Document text
Mr. Manoj Kumar Khemani has vacated his office under section 167(1)(c)
as Director of the Company w.e.f. 27.05.2015.
The Company has received declarations from all the independent
directors of the Company confirming that they meet the criteria of
independent in terms of the Companies Act 2015 and Clause 49 of the
Listing Agreement.
Mr. K. K. Jha has been appointed as Chief Financial Officer of the
Company with for a period of 3 years effect from 26.03.2015.
Mr. K. Sukumaran has resigned as Company Secretary cum Compliance
Officer of the Company with effect from 31.12.2014.
6. Particulars of Employees:
Pursuant to the Companies (Appointment and Remuneration of Managerial
Personnel) Rules, 2014, Statement of particulars of employees is
annexed as Annexure I.
7. Meetings
During the year Eight Board Meetings and 4 Audit Committee Meetings
were convened and held, the details of which are given in the Corporate
Governance Report. The intervening gap between the Meetings was within
the period prescribed under the Companies Act, 2013.
8. Board Evaluation
Pursuant to the provisions of the Companies Act, 2013 and Clause 49 of
the Listing Agreement, the Board has carried out an annual performance
evaluation of its own performance, the directors individually as well
as the evaluation of the working of its Audit, Nomination &
Remuneration and Compliance Committees. The manner in which the
evaluation has been carried out has been explained in the Corporate
Governance Report.
9. Remuneration Policy
The Board has, on the recommendation of the Nomination & Remuneration
Committee framed a policy for selection and appointment of Directors,
Senior Management and their remuneration. The Remuneration Policy is
stated in the Corporate Governance Report.
10. Details of Subsidiary/Joint Ventures/Associate Companies The
Company has no subsidiary or joint venture or associate company.
11. AUDITORS:
The Auditors, M/s M.B.R & Co., Chartered Accountants, New Delhi, retire
at the ensuing Annual General Meeting and, being eligible, offer
themselves for reappointment for a period of 1 year from the conclusion
of this Annual General Meeting till the conclusion of next AGM.
12. AUDITORS' REPORT
The Auditors' Report does not contain any qualification. Notes to
Accounts and Auditors remarks in their report are self-explanatory and
do not call for any further comments.
13. Secretarial Audit Report
In terms of Section 204 of the Act and Rules made thereunder, M/s.
Mukesh Agarwal & Co, Practicing Company Secretary have been appointed
Secretarial Auditors of the Company. The report of the Secretarial
Auditors is enclosed as Annexure II to this report. The minor short
comings pointed out in the report has been rectified/ complied with.
14. Internal Audit & Controls
The Company has appointed M/s G.K. Rohra & Co. as its Internal
Auditors. During the year, the Company implemented their suggestions
and recommendations to improve the control environment. Their scope of
work includes review of processes for safeguarding the assets of the
Company, review of operational efficiency, effectiveness of systems and
processes, and assessing the internal control strengths in all areas.
15. Vigil Mechanism :
In pursuant to the provisions of section 177(9) & (10) of the Companies
Act, 2013, a Vigil Mechanism for directors and employees to report
genuine concerns has been established. The Vigil Mechanism Policy has
been uploaded on the website of the Company at www.rspl.co.in under
compliance of the listing agreement.

What the task requires
Write the next part of the company directors' report, starting right after its final sentence about the Vigil Mechanism Policy.

Records supplied

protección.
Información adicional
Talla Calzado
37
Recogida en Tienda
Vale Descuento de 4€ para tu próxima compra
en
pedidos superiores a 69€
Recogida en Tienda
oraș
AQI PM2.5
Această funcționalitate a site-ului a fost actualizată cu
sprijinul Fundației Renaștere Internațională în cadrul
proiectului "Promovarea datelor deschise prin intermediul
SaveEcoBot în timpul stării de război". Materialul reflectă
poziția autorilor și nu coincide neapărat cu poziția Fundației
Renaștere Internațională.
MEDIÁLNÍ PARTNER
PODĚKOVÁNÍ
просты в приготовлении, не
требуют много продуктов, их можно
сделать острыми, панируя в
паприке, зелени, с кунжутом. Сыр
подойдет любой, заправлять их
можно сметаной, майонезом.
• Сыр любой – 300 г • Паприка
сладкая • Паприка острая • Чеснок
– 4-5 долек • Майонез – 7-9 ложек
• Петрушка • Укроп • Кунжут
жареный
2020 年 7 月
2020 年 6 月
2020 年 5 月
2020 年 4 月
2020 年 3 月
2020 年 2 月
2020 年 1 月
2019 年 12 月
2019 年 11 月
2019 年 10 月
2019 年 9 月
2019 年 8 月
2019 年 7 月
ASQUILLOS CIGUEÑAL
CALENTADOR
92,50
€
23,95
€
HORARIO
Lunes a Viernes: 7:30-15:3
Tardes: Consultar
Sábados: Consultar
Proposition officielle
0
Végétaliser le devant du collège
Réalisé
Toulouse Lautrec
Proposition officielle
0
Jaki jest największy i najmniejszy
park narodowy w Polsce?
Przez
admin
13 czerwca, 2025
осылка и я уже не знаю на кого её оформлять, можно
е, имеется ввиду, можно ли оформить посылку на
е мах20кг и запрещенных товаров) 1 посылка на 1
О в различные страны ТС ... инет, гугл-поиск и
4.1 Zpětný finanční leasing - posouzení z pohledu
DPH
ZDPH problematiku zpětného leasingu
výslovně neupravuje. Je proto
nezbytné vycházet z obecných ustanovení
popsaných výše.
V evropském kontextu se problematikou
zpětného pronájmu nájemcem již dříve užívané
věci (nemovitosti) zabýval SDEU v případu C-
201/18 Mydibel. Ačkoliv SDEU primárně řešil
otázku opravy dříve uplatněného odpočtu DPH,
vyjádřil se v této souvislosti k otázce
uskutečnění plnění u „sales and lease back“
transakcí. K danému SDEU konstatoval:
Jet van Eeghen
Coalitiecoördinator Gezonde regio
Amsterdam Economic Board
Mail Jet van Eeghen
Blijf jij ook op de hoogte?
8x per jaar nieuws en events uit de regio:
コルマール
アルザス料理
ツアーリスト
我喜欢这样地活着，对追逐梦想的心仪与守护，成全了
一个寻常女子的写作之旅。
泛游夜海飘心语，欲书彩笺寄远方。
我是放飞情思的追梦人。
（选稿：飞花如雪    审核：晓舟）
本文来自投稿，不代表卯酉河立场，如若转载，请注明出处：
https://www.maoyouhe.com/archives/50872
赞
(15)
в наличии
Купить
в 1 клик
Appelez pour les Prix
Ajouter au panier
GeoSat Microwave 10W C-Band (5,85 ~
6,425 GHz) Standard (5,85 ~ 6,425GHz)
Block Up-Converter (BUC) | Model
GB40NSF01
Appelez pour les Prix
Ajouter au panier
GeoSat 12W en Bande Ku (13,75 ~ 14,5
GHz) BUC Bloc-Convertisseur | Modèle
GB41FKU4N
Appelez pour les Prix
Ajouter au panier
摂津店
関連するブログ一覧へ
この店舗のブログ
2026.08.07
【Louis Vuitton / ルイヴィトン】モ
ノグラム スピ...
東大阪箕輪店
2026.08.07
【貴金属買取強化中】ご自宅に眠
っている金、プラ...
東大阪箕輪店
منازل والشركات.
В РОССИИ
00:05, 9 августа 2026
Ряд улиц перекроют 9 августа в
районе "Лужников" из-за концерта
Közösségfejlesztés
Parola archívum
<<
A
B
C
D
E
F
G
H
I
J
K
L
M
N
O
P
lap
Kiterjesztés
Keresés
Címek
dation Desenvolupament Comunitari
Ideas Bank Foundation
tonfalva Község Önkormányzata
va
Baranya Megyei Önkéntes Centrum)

Reply
16. Risk management policy
A policy indicating development and implementation of a risk management
policy for the Company including identification therein of elements of
risk, this in the opinion of the Board may threaten the existence of
the company has been framed and is given on the company's website at
www.rspl.co.in under Risk Management Committee link.
17. EXTRACT OF ANNUAL RETURN:
As required pursuant to section 92(3) of the Companies Act, 2013 and
rule 12(1) of the Companies (Management and Administration) Rules,
2014, an extract of annual return in MGT 9 as a part of this Annual
Report is given as ANNEXURE III .
18. Material changes and commitments, if any, affecting the financial
position of the company which have occurred between the end of the
financial year of the company to which the financial statements relate
and the date of the report There is no material changes and commitments
affecting the financial position of the company between the end of the
financial year of the company to which the financial statements relate
and the date of the report.
19. Deposits
No deposits have been received by the Company under Chapter V of the
Companies Act, 2013.
20. Particulars of loans, guarantees or investments under section 186
No loans, guarantees and investment has been granted by the Company
during the financial year.
21. Particulars of contracts or arrangements with related parties:
There is no related party contracts or arrangement by the company
during the reporting financial year.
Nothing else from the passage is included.